09 April 2006
current cinema: Thank You for Smoking
starring: Aaron Eckhart, Katie Holmes, Cameron Bright, and William H. Macy
written by: Jason Reitman, from the novel by Christopher Buckley
directed by: Jason Reitman
R, 92 min, 2006, USA
The inherent problem with reviewing films early in the calendar year is that there's no way to tell how a film will compare to the myriad of prestige projects slated for the fall. There's always the temptation to proclaim something as "The Best Film of the Year", even though the competition so far is pretty slim. Of course, such statements have little to no actual meaning, other than sounding important and looking good on a poster or DVD case, and often look foolish in retrospect. So why is it that film critics continue to use such grand statements. My guess is that it's just an easy way to get the point across.
So you'll have to forgive me, dear reader, if I fail to proclaim Thank You for Smoking as the year's best or an early Oscar front-runner or any other hyperbolic claim, even if they're probably all true. I shall save such sentiments for early January, where they belong.
That being said, the fact remains that Jason Reitman's Thank You for Smoking is a wicked satire, a glorious skewering of a culture where lobbyists are treated like rock stars, multi-national corporations are portrayed as victims, and nothing is unethical, just poorly argued. Aaron Eckhart stars as Nick Naylor, the chief lobbyist for the tobacco industry. We meet Nick as much of America meets Nick, on a panel for Joan Lunden's talk show. The panel is heavily slanted, as most day-time talk show panels are, but Nick, using nothing more than charisma and simple logic, rules the day, winning over the audience and making Ron Goode (Todd Louiso), aid to Sen.
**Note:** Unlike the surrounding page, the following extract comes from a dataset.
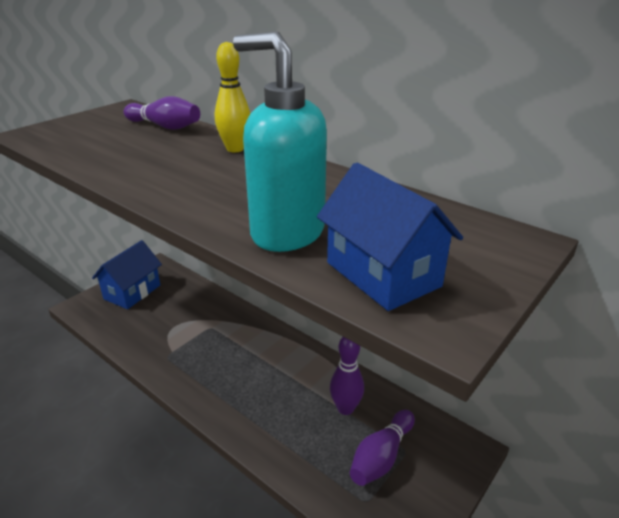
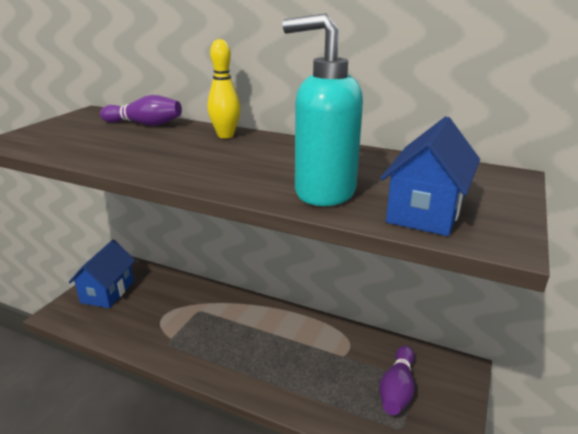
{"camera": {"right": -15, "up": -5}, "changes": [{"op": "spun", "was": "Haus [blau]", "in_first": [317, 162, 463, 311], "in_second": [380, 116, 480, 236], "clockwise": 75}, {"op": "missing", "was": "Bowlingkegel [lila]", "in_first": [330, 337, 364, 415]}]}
Ortolan K. Finistirre (William H. Macy), look like a damned fool.
And so we have our hero: a man who tells a little girl her mother isn't a credible expert, a man described as a profiteer, a pimp, and a "yuppie Mephistopheles". All those nasty words you can't say in public--that's him. It's a curious choice for a protagonist, to be sure, but when you Think of Nick as the heir apparent to some of Cary Grant's more memorably sleazy characters, he doesn't seem quite so loathsome. Such a role requires a special breed of actor, one who is tall and handsome, a prototypical alpha male so self-assured and confident that every word out of his mouth carries enough conviction to make you at least consider it, no matter how absurd. There are a slew of legendary actors who couldn't play this sort of role, and then there is Eckhart, who was born to play it. Eckhart, with his blue eyes and cleft chin, is the kind of guy who was likely quarterback of the football team, prom king, and universally popular his entire life. He's the type of person who could lead a willing battalion on a suicide mission. If they ever re-make The Dirty Dozen (1967), he's the first person they should cast.. So it's no surprise he makes Nick the most likable character in the film, throwing himself fully into a bravado performance that's sure to significantly increase his asking price. I expect we'll see him in mostly leading roles for awhile after this. What is surprising is how much energy the film expends in making Nick likable, despite his obvious flaws.
It would have been easy for first-time director Jason Reitman to establish Nick as a dubious hero, only to teach him a profound lesson on the error of his ways, thereby reforming him to a more comfortable level of morality and acknowledging to the audience that, yes, this is a bad guy. This would have led to a review where I chastise Reitman for not having the guts to follow the story's logical progression wherein people don't change, they don't learn grand life lessons, they don't reform. These things just don't happen in real life, I'd say, as I bemoan the state of filmmaking today. And I was ready to write that because, let's face it, precious few films stray from that formula and it makes for an easier review. If the director's going to be lazy, I see no reason why I shouldn't be afforded the same luxury. But I am happy to report that Reitman is a kindred soul who values such things as not betraying your characters and avoiding the temptation to preach and moralize and otherwise vary from the film's ultimate end: to be both entertaining and artistic. Because if Thank You for Smoking is any indication, Reitman is an immensely talented individual who, more than the vast majority of filmmakers, gets it. He is an artist who understands his medium down to its core, who isn't afraid to take chances, who knows his film history. Yet, he doesn't feel the need to tell us that by throwing in an obvious homage or a clip from a film with similar themes. Rather, he simply goes about telling his story in the best way he knows how, using his accumulated knowledge for maximum effect. It is a great debut, a gleefully subversive film that's a wickedly funny and fearless gem. My only fear is that Reitman won't be able to duplicate it.
 The main character often says that if you argue correctly, you can never be wrong.
 Or, if you prefer, Satan.
 Other reviews and interviews and whatnot are calling this the performance that fulfills the promise of his debut in Neil LaBute's In the Company of Men (1997), but I shall refrain since I barely remember it.